My future wife and I are planning on purchasing some land after our wedding, either with or without an existing home and I am interested in either remodeling or building our retirement home. I love to work with my hands, have tons of practical experience and would like to design and build our retirement home from scratch or remodel an existing home if already located on the property.

My question here is...would it be worthwhile to own a small truck for purchasing and hauling my building products...OR...are the delivery options very reasonable in the Philippines?

I have heard rumors about inferior quality building products, (crumbling concrete blocks, etc.), and thought that examining the products first hand while purchasing them and then hauling them myself might eliminate this issue or at least most of it.

Would it or could it be worth the effort to own a small truck for this purpose?

I am not talking about a large truck that can haul really large heavy loads...just a small truck that can haul smaller loads of building products. Since I would be retired and in no particular hurry, I could haul small loads that would last me a day or two and then go and get more later...this would also eliminate the threat of someone stealing piles of building supplies at a jobsite...which I have heard can be a problem.


----------



## Gary D (Oct 28, 2013)

We've never had problems with having building materials delivered. That's one thing they are good at in the Philippines. On several occasions we've had stuff delivered before we have got back ourselves. Quality of hollow blokes is a problem but remember they are not structural, they are just used as a filler between the post and beam constuction. It's not unusual to have your own blocks made on site then you can control the quality.


----------



## Cebu Citizen (Dec 13, 2013)

Thanks Gary D...This is encouraging information.

I have had several conversations about construction materials here in this forum and this was the very first I had heard about having concrete blocks made on site...that could be a great advantage to controlling quality.

One additional question for you about your comment that the concrete blocks are not structural and are only being used for filler between post and beam construction...(?)

I have been to the Philippines on more than a dozen trips over the past four or five years...including our humanitarian trip to Tacloban, Leyte after the Super Typhoon Yolanda and it appeared to me that most all of the private homes and other single or double storied buildings were constructed primarily from concrete blocks and that the concrete blocks were being used as a structural element.

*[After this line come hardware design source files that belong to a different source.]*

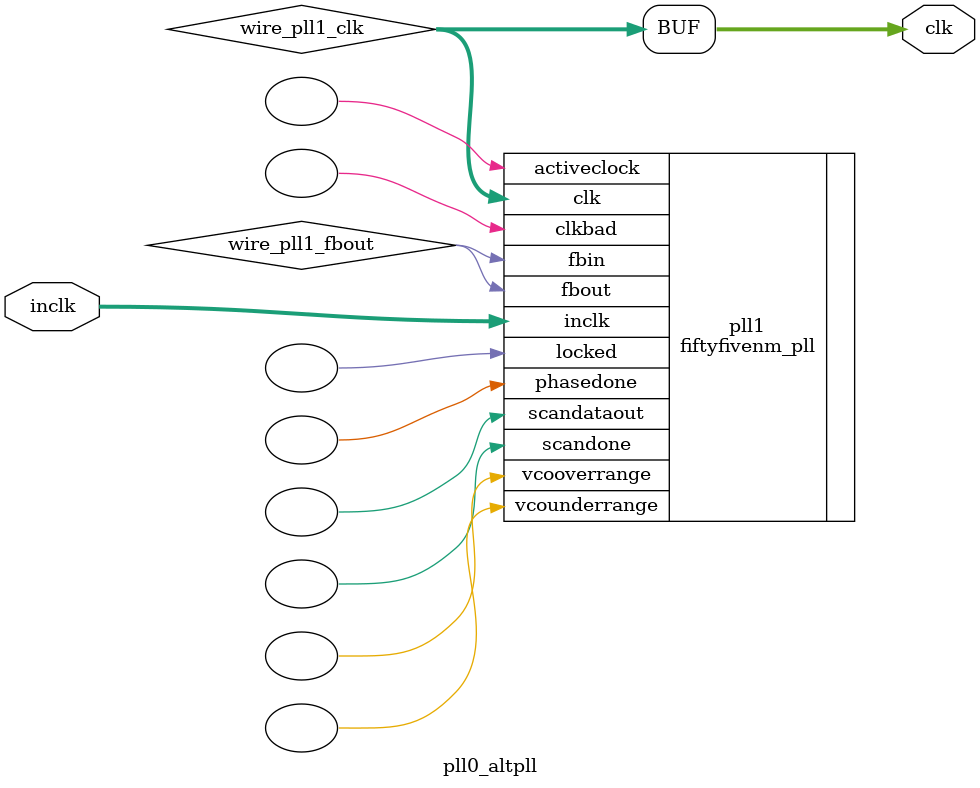
<source format=v>






//synthesis_resources = fiftyfivenm_pll 1 
//synopsys translate_off
`timescale 1 ps / 1 ps
//synopsys translate_on
module  pll0_altpll
	( 
	clk,
	inclk) /* synthesis synthesis_clearbox=1 */;
	output   [4:0]  clk;
	input   [1:0]  inclk;
`ifndef ALTERA_RESERVED_QIS
// synopsys translate_off
`endif
	tri0   [1:0]  inclk;
`ifndef ALTERA_RESERVED_QIS
// synopsys translate_on
`endif

	wire  [4:0]   wire_pll1_clk;
	wire  wire_pll1_fbout;

	fiftyfivenm_pll   pll1
	( 
	.activeclock(),
	.clk(wire_pll1_clk),
	.clkbad(),
	.fbin(wire_pll1_fbout),
	.fbout(wire_pll1_fbout),
	.inclk(inclk),
	.locked(),
	.phasedone(),
	.scandataout(),
	.scandone(),
	.vcooverrange(),
	.vcounderrange()
	`ifndef FORMAL_VERIFICATION
	// synopsys translate_off
	`endif
	,
	.areset(1'b0),
	.clkswitch(1'b0),
	.configupdate(1'b0),
	.pfdena(1'b1),
	.phasecounterselect({3{1'b0}}),
	.phasestep(1'b0),
	.phaseupdown(1'b0),
	.scanclk(1'b0),
	.scanclkena(1'b1),
	.scandata(1'b0)
	`ifndef FORMAL_VERIFICATION
	// synopsys translate_on
	`endif
	);
	defparam
		pll1.bandwidth_type = "auto",
		pll1.clk0_divide_by = 5,
		pll1.clk0_duty_cycle = 50,
		pll1.clk0_multiply_by = 4,
		pll1.clk0_phase_shift = "0",
		pll1.compensate_clock = "clk0",
		pll1.inclk0_input_frequency = 20000,
		pll1.operation_mode = "normal",
		pll1.pll_type = "auto",
		pll1.lpm_type = "fiftyfivenm_pll";
	assign
		clk = {wire_pll1_clk[4:0]};
endmodule //pll0_altpll
//VALID FILE

</source>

Was I incorrect in my assessment?


----------



## Gary D (Oct 28, 2013)

Cebu Citizen said:


> Thanks Gary D...This is encouraging information.
> 
> I have had several conversations about construction materials here in this forum and this was the very first I had heard about having concrete blocks made on site...that could be a great advantage to controlling quality.
> 
> ...


I can only say how it's done in the area of Bataan, ****** Oriental and small part of Leyte that I'm familier with, the mother in law is from Baybay, so others milage my vary. I know with our house which I assume is typical constuction started with a trench foundation of concrete and horizontal rebar. Sections of wall were then erected with gaps where the posts will go. Shuttering is then afixed (nailed) either side of the hole which is then poured with concrete to form the post. Shuttering is then afixed horizontally across the top of the wall and again filled with rebar and concrete. Hense the pillar and beam is formed. You will often see unfinished buildings with the wall gaps awaiting for when the owner can next afford some cement.

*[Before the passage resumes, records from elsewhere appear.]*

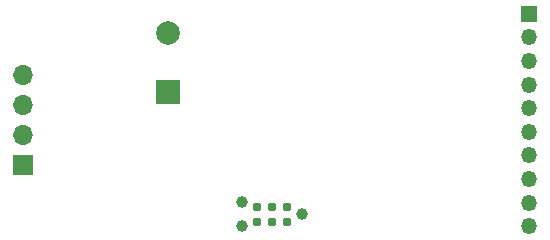
<source format=gbs>
G04 #@! TF.GenerationSoftware,KiCad,Pcbnew,5.1.4+dfsg1-1*
G04 #@! TF.CreationDate,2020-04-13T22:05:46+02:00*
G04 #@! TF.ProjectId,OtterIron_PRO_Bot,4f747465-7249-4726-9f6e-5f50524f5f42,rev?*
G04 #@! TF.SameCoordinates,Original*
G04 #@! TF.FileFunction,Soldermask,Bot*
G04 #@! TF.FilePolarity,Negative*
%FSLAX46Y46*%
G04 Gerber Fmt 4.6, Leading zero omitted, Abs format (unit mm)*
G04 Created by KiCad (PCBNEW 5.1.4+dfsg1-1) date 2020-04-13 22:05:46*
%MOMM*%
%LPD*%
G04 APERTURE LIST*
%ADD10O,1.350000X1.350000*%
%ADD11R,1.350000X1.350000*%
%ADD12O,1.700000X1.700000*%
%ADD13R,1.700000X1.700000*%
%ADD14C,0.985520*%
%ADD15C,0.988060*%
%ADD16C,0.784860*%
%ADD17C,2.000000*%
%ADD18R,2.000000X2.000000*%
G04 APERTURE END LIST*
D10*
X96900000Y-119000000D03*
X96900000Y-117000000D03*
X96900000Y-115000000D03*
X96900000Y-113000000D03*
X96900000Y-111000000D03*
X96900000Y-109000000D03*
X96900000Y-107000000D03*
X96900000Y-105000000D03*
X96900000Y-103000000D03*
D11*
X96900000Y-101000000D03*
D12*
X54100000Y-106180000D03*
X54100000Y-108720000D03*
X54100000Y-111260000D03*
D13*
X54100000Y-113800000D03*
D14*
X72660000Y-119016000D03*
X72660000Y-116984000D03*
D15*
X77740000Y-118000000D03*
D16*
X73930000Y-117365000D03*
X73930000Y-118635000D03*
X75200000Y-117365000D03*
X75200000Y-118635000D03*
X76470000Y-117365000D03*
X76470000Y-118635000D03*
D17*
X66400000Y-102600000D03*
D18*
X66400000Y-107600000D03*
M02*

</source>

And yes it's quite common for hollow blocks the be made on site. I guess it takes a couple of week to get ahead before the build starts. It does assure you get stronger blocks, assuming not too much of the cement grows legs.


----------



## JimnNila143 (Jul 23, 2013)

*Small Truck*



Cebu Citizen said:


> As an additional thread to my previous question about owning a Harley in the Philippines...(purely for recreational purposes)...
> 
> My future wife and I are planning on purchasing some land after our wedding, either with or without an existing home and I am interested in either remodeling or building our retirement home. I love to work with my hands, have tons of practical experience and would like to design and build our retirement home from scratch or remodel an existing home if already located on the property.
> 
> ...


Sounds to me like a small PU Truck, i.e., A Toyota cab and a half, would work well for you, as long as you have a 8' bed that is large enough to carry 4x8 plywood. If you buy one, make sure the bed is coated for protection. I had one back in the USA and it also had a camper shell that worked very well too.


----------



## George6020 (Apr 18, 2014)

Yes, a pickup truck is a great idea. I had 1 in Davao, then when I came to Cebu I also bought one. Its much easier to check out different stores, check out quality, prices when you have your own. Also, its much better to pickup smaller items when YOU have the time, instead of waiting for a delivery. After I did preliminary checking around town, I can now have confidence to just text the hardware store and order 500 blocks and 50 sacks of cement, pay the driver, and know they will be delivered in 1-2 days. I built a small bodega to store materials, and relatives nearby keep watch, so nothing disappears. On occasion, I had to quickly get some plywood, cement, steel bar and paint.........so the truck was very handy.
My experience with hollow block is as follows: when in Davao city, I special ordered 3000 6" blocks, requesting extra strong, meaning less blocks made per sack of cement. Well, it started out looking good....bt the last 1000 or so of blocks looked like "their" standard.....just to save money at my expense. 
I agree its better to make your own, and if you have a machine that actually compresses/compacts them, its better than just a vibrating machine. I decided on the 6" blocks just to get more steel and cement inside them.....not for structural strength, but better sound proof and easier to install electric conduit.


----------